Мы разговаривали с ней в этой поездке едва пару раз, но память не оставила никакой зацепки для реконструкции сказанного. Умела ли она вообще разговаривать? Обворожительно улыбаться умела, еще и сейчас в памяти всплывает ее смех, ее улыбка. Голоса и выражения почти не помню. Легче всего вспоминается, как просыпалась эта тяга к ней, как я почти не мог находиться наедине с собой, с другими, вообще – находиться вне ее присутствия или хотя бы вне состояния поиска ее. Вечерами я слонялся по коридорам даже не слишком облезлой, по советскому обыкновению, гостиницы в надежде, что она выберется из своего номера, где жила с еще двумя девицами, в холл смотреть телевизор. Если она выходила, то я с лицом, исполненным печали, пристраивался где-то рядом. Мину, думаю, делал значительную и загадочную, но – как уж получалось. А если ее не оказывалось в холлах, буфетах и коридорах – продолжал слоняться, чувствуя бессмысленность длящегося времени и существования мира в целом, лишенного ее присутствия; и – необыкновенное одиночество, которое в такой взрывоопасной концентрации чувствуется лишь в юности: хочется кричать, кусаться, разрезать себе что-нибудь из жил-вен, прыгнуть головой вниз из окна. Позднее научаешься загружать и мир, и время разнообразными предметами и занятиями, за которые удобно держаться психике, в юности ты лишен этих опор.

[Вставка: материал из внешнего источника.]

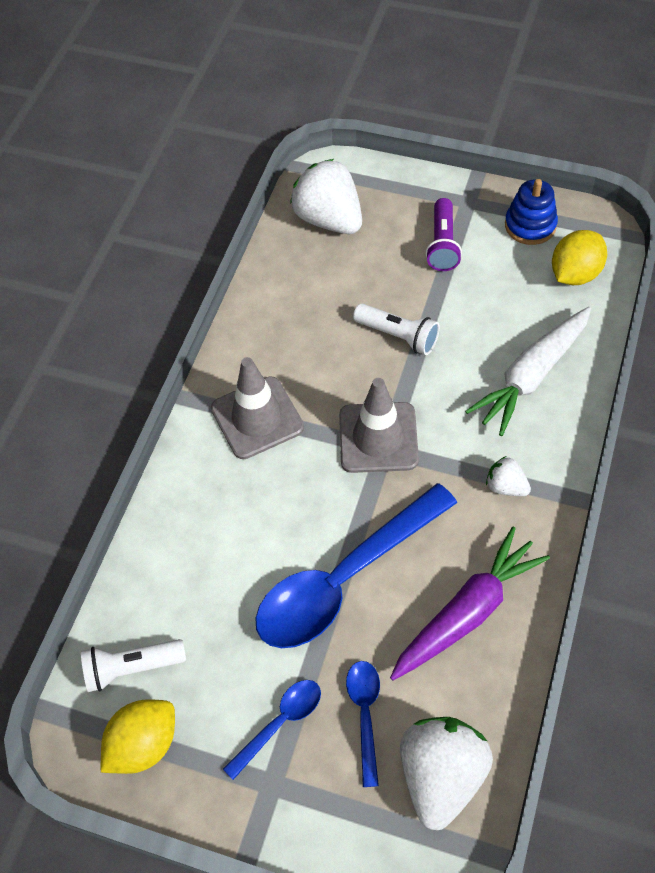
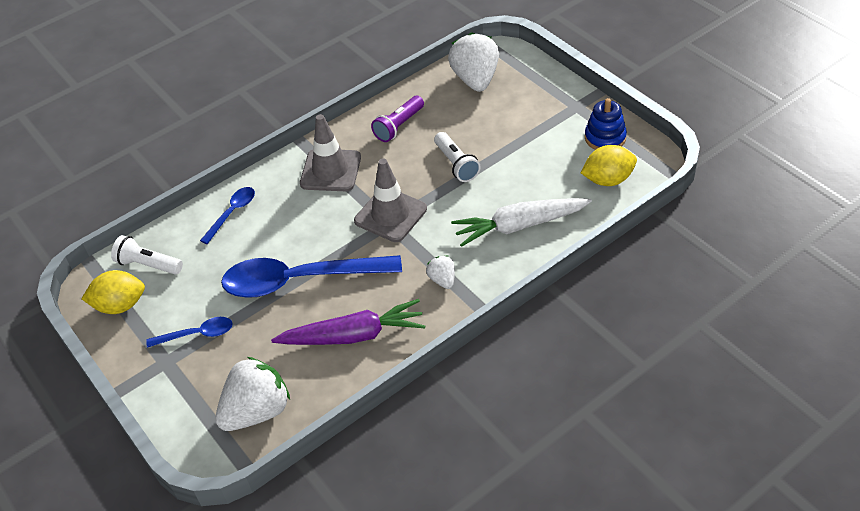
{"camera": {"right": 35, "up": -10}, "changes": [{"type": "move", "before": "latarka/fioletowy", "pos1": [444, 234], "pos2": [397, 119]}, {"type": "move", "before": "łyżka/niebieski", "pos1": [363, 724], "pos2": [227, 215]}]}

На завтраках, обедах и ужинах я куска не мог положить в рот, пока не находил ее в поле зрения, однако рядом старался не садиться, чтобы не участвовать в совместной процедуре чавканья, пережевывания котлеты и высасывания со дна стакана разварившейся груши от компота, поскольку невозможно было представить, как это я намазываю, например, масло на хлеб и раскрываю рот, чтобы его туда запихнуть, под ее взглядом. Да лучше умереть! По существу же, мне не припоминается никаких деталей из этого периода, что лишь подтверждает исключительно романтический и дочувственный характер этой влюбленности. Больше всего помнится это очумелое состояние постоянной озабоченности и эта могучая тяга к ней – до гудения и закладывания в ушах, как будто ты находишься в самолете и он постоянно набирает высоту.

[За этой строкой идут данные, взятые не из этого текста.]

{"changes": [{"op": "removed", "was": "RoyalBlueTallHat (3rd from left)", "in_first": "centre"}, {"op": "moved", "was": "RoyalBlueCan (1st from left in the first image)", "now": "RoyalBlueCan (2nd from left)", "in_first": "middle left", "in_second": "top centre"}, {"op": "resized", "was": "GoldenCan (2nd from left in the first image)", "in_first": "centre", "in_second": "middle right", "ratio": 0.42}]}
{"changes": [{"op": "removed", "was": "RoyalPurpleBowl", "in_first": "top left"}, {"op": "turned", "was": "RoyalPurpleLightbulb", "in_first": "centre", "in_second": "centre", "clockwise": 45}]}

По приезде домой, вместо того чтобы найти предлог для продолжения знакомства, что было бы довольно легко, я стал дежурить возле ее окон и встречать-провожать ее в школу и из школы. И делал это не из-за природной робости, а – по не вполне понятной поначалу для меня самого причине – инстинктивно опасаясь, что это чудо отстояния, этот сладкий туман отдаления, дающий возможность малевать картину будущего по собственной прихоти и любыми красками, – исчезнет. Скорее всего, я и был влюблен именно в этот густой вероятностный туман, возникающий вокруг ее барбиобразной фигуры с расстояния тридцати метров сзади, густота которого, а следовательно, и количество счастливых вероятностей уменьшались вдвое при приближении к ней, скажем, метров на пятнадцать. Не говоря уж о том, чтобы приблизиться вплотную и пережить обман и яд реальной встречи, непереносимую трезвость этой встречи…

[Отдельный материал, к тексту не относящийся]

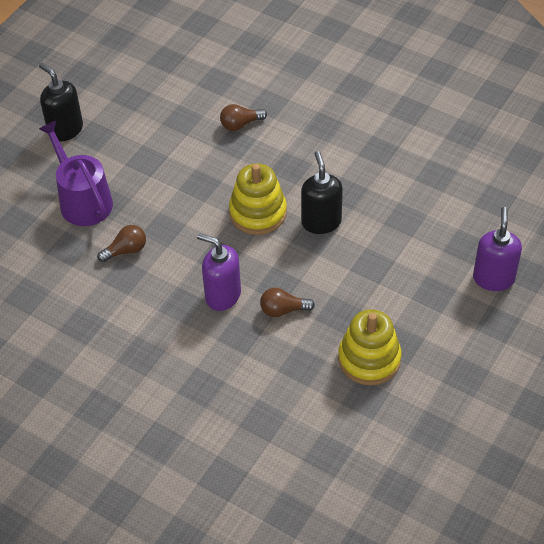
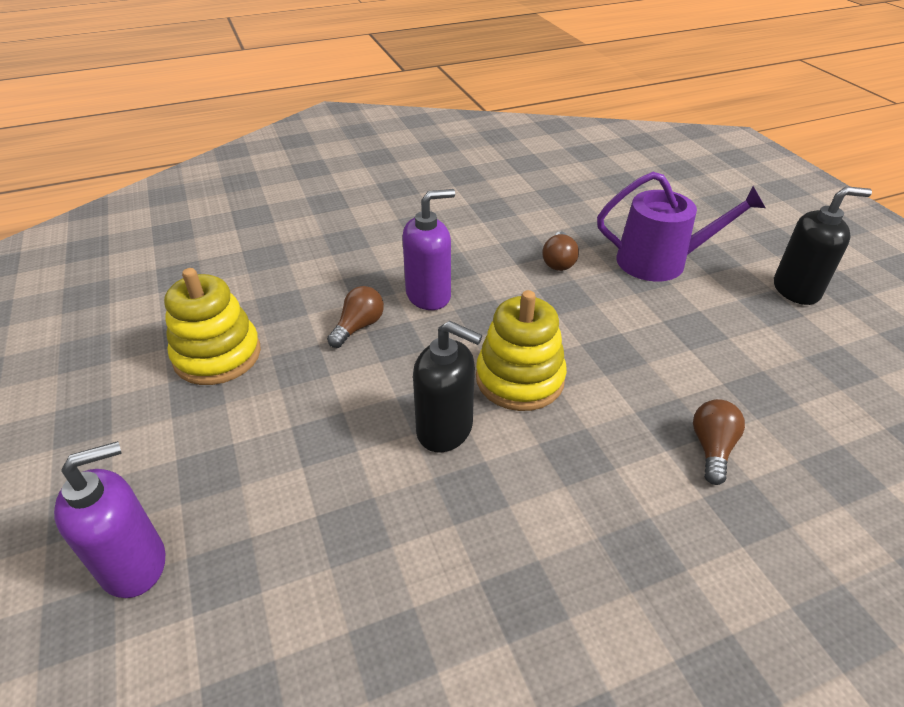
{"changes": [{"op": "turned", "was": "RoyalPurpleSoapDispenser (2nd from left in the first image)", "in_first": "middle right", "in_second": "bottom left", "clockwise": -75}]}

И это стояние в отдалении продолжалось довольно долго, замедляя мое собственное время непроисходимостью событий и погруженностью в созерцание ее окна. Когда мы познакомились, я был в девятом классе, то есть мне было шестнадцать лет, а ей было всего четырнадцать. Спустя год я все еще стоял перед ее окнами, отмечая незначительные изменения в композиции картины, называемой «окно возлюбленной»: клетка с канарейкой – на месте, кактусы – на месте, горшок с геранью тоже, между кактусами и геранью с некоторых пор, где-то посредине этого «великого стояния», появилась оранжевая пластмассовая игрушка – Мишка. Кажется, у нее была еще младшая сестра. В один из утренних приходов на месте оранжевого Мишки появился новый горшок с цветком, я не слишком разбираюсь в комнатных растениях, но вид и раскраску цветка помню – в положенный срок он расцветал фиолетовыми цветами. А потом сдохла и канарейка, завяли какие-то кактусы, пузатые кактусы сменились плоскими, два раза за этот срок поменялись занавески, а я все стоял. За всю последующую жизнь я ни разу не был так сильно влеком к женщине, не получая от нее никаких сигналов ответной симпатии. Вот – едва раздвигается тюлевая занавеска и появляется ее рука, потом прядь волос, потом то нос, то лоб, то подбородок, – начался процесс кормления птиц, который я наблюдал несколько раз, но чаще, к сожалению, этим занимались ее мать или совсем маленькая сестра.

Затем был какой-то момент, когда я уехал с родителями на отдых, а когда однажды утром вернулся поджидать ее в урочный час со стороны подъезда, а она все не выходила, я подумал, что заболела и не пошла в школу, и, обойдя дом и выйдя на сторону ее окон, увидел картину, от которой тут же взбесился мой внутренний терморегулятор – мне в мгновенье сделалось жарко-холодно-очень-жарко-очень-холодно, и так много раз подряд: клетки с канарейкой уже не было, а были совершенно другие занавески и другие горшки с цветами… Они переехали.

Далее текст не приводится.